# Determine the speed of the block at the bottom of the inclin

## Homework Statement

You release a block from the top of a long, slippery inclined plane of length l that makes an angle θwith the horizontal. The magnitude of the block's acceleration is gsin(θ) .Use the expression you derived in the previous part to determine the speed of the block at the bottom of the incline.
Express your answer in terms of g and the variables m, l, and θ.

UG=−mgsinθ(x−l)

## The Attempt at a Solution

i know that the correct answer does not depend on "m" so i assumed the equation would be v=l/gsinθ. thats inccorrect and i tried reversing it too and still wrong. i know that they won't be multiplied so i'm unsure the relation

gneill
Mentor
What was the "expression you derived in the previous part"? Something to do with velocity, acceleration, and distance perhaps?

What was the "expression you derived in the previous part"? Something to do with velocity, acceleration, and distance perhaps?
this was it : UG=−mgsinθ(x−l)

gneill
Mentor
Okay, well that appears to be an expression for gravitational potential energy. What are x and l in that equation?

You still need to get to velocity somehow. Have you learned about conservation of energy and how kinetic energy and potential energy are related?

Okay, well that appears to be an expression for gravitational potential energy. What are x and l in that equation?

You still need to get to velocity somehow. Have you learned about conservation of energy and how kinetic energy and potential energy are related?
l= inclined plane lenght
x=UG(x=l)=0.
k=-U

gneill
Mentor
l= inclined plane lenght
x=UG(x=l)=0.
k=-U
I have to ask, is UG something different from U, and is k meant to represent kinetic energy?

Do you know how to find the velocity if you have the kinetic energy?

On a related subject, the problem statement tells you that the magnitude of the acceleration is given by gsin(θ). Do you know a standard kinematic equation that relates acceleration, distance, and velocity?

I have to ask, is UG something different from U, and is k meant to represent kinetic energy?

Do you know how to find the velocity if you have the kinetic energy?

On a related subject, the problem statement tells you that the magnitude of the acceleration is given by gsin(θ). Do you know a standard kinematic equation that relates acceleration, distance, and velocity?
Ug is potential energy, k is kinetic energy

Ug is potential energy, k is kinetic energy
yes is i have kinetic energy, velcoity is the square root of k/m

but i don't have kinetic energy, i have potential

would speed be the √mgsinθ(x−l)/0.5m

gneill
Mentor
yes is i have kinetic energy, velcoity is the square root of k/m
Not quite. Since ##k = \frac{1}{2} m v^2##, then solving for v gives ##v = \sqrt{\frac{2 k}{m}}##. Don't forget that "2".

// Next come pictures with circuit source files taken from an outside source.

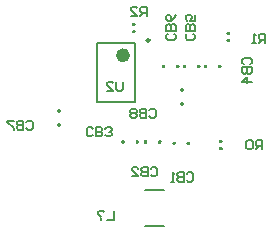
<source format=gbo>
G04 Layer_Color=32896*
%FSLAX25Y25*%
%MOIN*%
G70*
G01*
G75*
%ADD23C,0.01181*%
%ADD24C,0.00984*%
%ADD25C,0.02362*%
%ADD26C,0.00787*%
%ADD27C,0.00591*%
D23*
X80256Y74842D02*
G03*
X80248Y74819I32J-23D01*
G01*
X80216Y77204D02*
G03*
X80209Y77181I32J-23D01*
G01*
X80216Y77204D02*
G03*
X80209Y77181I32J-23D01*
G01*
X77759Y38842D02*
G03*
X77752Y38819I32J-23D01*
G01*
X77720Y41204D02*
G03*
X77713Y41181I32J-23D01*
G01*
X77720Y41204D02*
G03*
X77713Y41181I32J-23D01*
G01*
X48744Y80158D02*
G03*
X48752Y80181I-32J23D01*
G01*
X48784Y77796D02*
G03*
X48791Y77819I-32J23D01*
G01*
X48784Y77796D02*
G03*
X48791Y77819I-32J23D01*
G01*
X23799Y46638D02*
G03*
X23799Y46638I-39J0D01*
G01*
Y51362D02*
G03*
X23799Y51362I-39J0D01*
G01*
X63402Y66240D02*
G03*
X63402Y66240I-39J0D01*
G01*
X58677D02*
G03*
X58677Y66240I-39J0D01*
G01*
X70402D02*
G03*
X70402Y66240I-39J0D01*
G01*
X65677D02*
G03*
X65677Y66240I-39J0D01*
G01*
X49902Y41000D02*
G03*
X49902Y41000I-39J0D01*
G01*
X45177D02*
G03*
X45177Y41000I-39J0D01*
G01*
X57402D02*
G03*
X57402Y41000I-39J0D01*
G01*
X52677D02*
G03*
X52677Y41000I-39J0D01*
G01*
X66902Y40500D02*
G03*
X66902Y40500I-39J0D01*
G01*
X62177D02*
G03*
X62177Y40500I-39J0D01*
G01*
X64799Y53638D02*
G03*
X64799Y53638I-39J0D01*
G01*
Y58362D02*
G03*
X64799Y58362I-39J0D01*
G01*
X77402Y66240D02*
G03*
X77402Y66240I-39J0D01*
G01*
X72677D02*
G03*
X72677Y66240I-39J0D01*
G01*
D24*
X53992Y74847D02*
G03*
X53992Y74847I-492J0D01*
G01*
D25*
X46315Y69906D02*
G03*
X46315Y69906I-1181J0D01*
G01*
D26*
X52370Y12898D02*
X58669D01*
X52370Y25102D02*
X58669D01*
X36472Y54158D02*
X49071D01*
X36472Y73843D02*
X49071D01*
X36472Y54158D02*
Y73843D01*
X49071Y54158D02*
Y73843D01*
D27*
X92500Y74000D02*
Y77149D01*
X90926D01*
X90401Y76624D01*
Y75574D01*
X90926Y75050D01*
X92500D01*
X91451D02*
X90401Y74000D01*
X89351D02*
X88302D01*
X88827D01*
Y77149D01*
X89351Y76624D01*
X91500Y38500D02*
Y41649D01*
X89926D01*
X89401Y41124D01*
Y40074D01*
X89926Y39549D01*
X91500D01*
X90451D02*
X89401Y38500D01*
X88351Y41124D02*
X87827Y41649D01*
X86777D01*
X86252Y41124D01*
Y39025D01*
X86777Y38500D01*
X87827D01*
X88351Y39025D01*
Y41124D01*
X53000Y83000D02*
Y86149D01*
X51426D01*
X50901Y85624D01*
Y84574D01*
X51426Y84049D01*
X53000D01*
X51951D02*
X50901Y83000D01*
X47752D02*
X49851D01*
X47752Y85099D01*
Y85624D01*
X48277Y86149D01*
X49327D01*
X49851Y85624D01*
X12901Y47624D02*
X13426Y48149D01*
X14475D01*
X15000Y47624D01*
Y45525D01*
X14475Y45000D01*
X13426D01*
X12901Y45525D01*
X11851Y48149D02*
Y45000D01*
X10277D01*
X9752Y45525D01*
Y46049D01*
X10277Y46574D01*
X11851D01*
X10277D01*
X9752Y47099D01*
Y47624D01*
X10277Y48149D01*
X11851D01*
X8703D02*
X6604D01*
Y47624D01*
X8703Y45525D01*
Y45000D01*
X42000Y18149D02*
Y15000D01*
X39901D01*
X38851Y17624D02*
X38327Y18149D01*
X37277D01*
X36752Y17624D01*
Y17099D01*
X37802Y16049D01*
Y15525D02*
Y15000D01*
X62124Y77099D02*
X62649Y76574D01*
Y75525D01*
X62124Y75000D01*
X60025D01*
X59500Y75525D01*
Y76574D01*
X60025Y77099D01*
X62649Y78149D02*
X59500D01*
Y79723D01*
X60025Y80248D01*
X60549D01*
X61074Y79723D01*
Y78149D01*
Y79723D01*
X61599Y80248D01*
X62124D01*
X62649Y79723D01*
Y78149D01*
Y83396D02*
X62124Y82347D01*
X61074Y81297D01*
X60025D01*
X59500Y81822D01*
Y82872D01*
X60025Y83396D01*
X60549D01*
X61074Y82872D01*
Y81297D01*
X68624Y77099D02*
X69149Y76574D01*
Y75525D01*
X68624Y75000D01*
X66525D01*
X66000Y75525D01*
Y76574D01*
X66525Y77099D01*
X69149Y78149D02*
X66000D01*
Y79723D01*
X66525Y80248D01*
X67049D01*
X67574Y79723D01*
Y78149D01*
Y79723D01*
X68099Y80248D01*
X68624D01*
X69149Y79723D01*
Y78149D01*
Y83396D02*
Y81297D01*
X67574D01*
X68099Y82347D01*
Y82872D01*
X67574Y83396D01*
X66525D01*
X66000Y82872D01*
Y81822D01*
X66525Y81297D01*
X35099Y43376D02*
X34574Y42851D01*
X33525D01*
X33000Y43376D01*
Y45475D01*
X33525Y46000D01*
X34574D01*
X35099Y45475D01*
X36149Y42851D02*
Y46000D01*
X37723D01*
X38248Y45475D01*
Y44951D01*
X37723Y44426D01*
X36149D01*
X37723D01*
X38248Y43901D01*
Y43376D01*
X37723Y42851D01*
X36149D01*
X39297Y43376D02*
X39822Y42851D01*
X40872D01*
X41396Y43376D01*
Y43901D01*
X40872Y44426D01*
X40347D01*
X40872D01*
X41396Y44951D01*
Y45475D01*
X40872Y46000D01*
X39822D01*
X39297Y45475D01*
X54401Y32124D02*
X54926Y32649D01*
X55975D01*
X56500Y32124D01*
Y30025D01*
X55975Y29500D01*
X54926D01*
X54401Y30025D01*
X53351Y32649D02*
Y29500D01*
X51777D01*
X51252Y30025D01*
Y30549D01*
X51777Y31074D01*
X53351D01*
X51777D01*
X51252Y31599D01*
Y32124D01*
X51777Y32649D01*
X53351D01*
X48104Y29500D02*
X50203D01*
X48104Y31599D01*
Y32124D01*
X48629Y32649D01*
X49678D01*
X50203Y32124D01*
X66401Y30364D02*
X66926Y30889D01*
X67975D01*
X68500Y30364D01*
Y28265D01*
X67975Y27740D01*
X66926D01*
X66401Y28265D01*
X65351Y30889D02*
Y27740D01*
X63777D01*
X63252Y28265D01*
Y28790D01*
X63777Y29315D01*
X65351D01*
X63777D01*
X63252Y29839D01*
Y30364D01*
X63777Y30889D01*
X65351D01*
X62203Y27740D02*
X61153D01*
X61678D01*
Y30889D01*
X62203Y30364D01*
X53901Y51624D02*
X54426Y52149D01*
X55475D01*
X56000Y51624D01*
Y49525D01*
X55475Y49000D01*
X54426D01*
X53901Y49525D01*
X52851Y52149D02*
Y49000D01*
X51277D01*
X50752Y49525D01*
Y50050D01*
X51277Y50574D01*
X52851D01*
X51277D01*
X50752Y51099D01*
Y51624D01*
X51277Y52149D01*
X52851D01*
X49703Y51624D02*
X49178Y52149D01*
X48129D01*
X47604Y51624D01*
Y51099D01*
X48129Y50574D01*
X47604Y50050D01*
Y49525D01*
X48129Y49000D01*
X49178D01*
X49703Y49525D01*
Y50050D01*
X49178Y50574D01*
X49703Y51099D01*
Y51624D01*
X49178Y50574D02*
X48129D01*
X85376Y66901D02*
X84851Y67426D01*
Y68475D01*
X85376Y69000D01*
X87475D01*
X88000Y68475D01*
Y67426D01*
X87475Y66901D01*
X84851Y65851D02*
X88000D01*
Y64277D01*
X87475Y63752D01*
X86950D01*
X86426Y64277D01*
Y65851D01*
Y64277D01*
X85901Y63752D01*
X85376D01*
X84851Y64277D01*
Y65851D01*
X88000Y61128D02*
X84851D01*
X86426Y62703D01*
Y60604D01*
X45000Y61149D02*
Y58525D01*
X44475Y58000D01*
X43426D01*
X42901Y58525D01*
Y61149D01*
X39752Y58000D02*
X41851D01*
X39752Y60099D01*
Y60624D01*
X40277Y61149D01*
X41327D01*
X41851Y60624D01*
M02*

</source>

but i don't have kinetic energy, i have potential
But you know how they are related. Once the block moves from the top of the ramp to the bottom, what happens to the potential energy? Where does the energy go?

would speed be the √mgsinθ(x−l)/0.5m
It's hard to tell because I can't be sure what the square root sign is meant to cover. And I'm still not sure what x is meant to be. I understand that l is the inclined plane length from post #5:
l= inclined plane lenght
x=UG(x=l)=0.
k=-U
But I'm not sure how to read your second equation. Surely you're not equating a length to a potential energy?

The square root sign is meant to cover everything

gneill
Mentor
The square root sign is meant to cover everything
In that case I believe that it will yield the velocity. Note that the mass m cancels in the numerator and denominator. It would probably be more clear if you were to replace (x - l) with a single variable like "d" for the distance traveled along the slope.

Note that there's also a kinematic equation that you should be familiar with that would get you to the result quickly if you know the acceleration and distance (which you do in this case).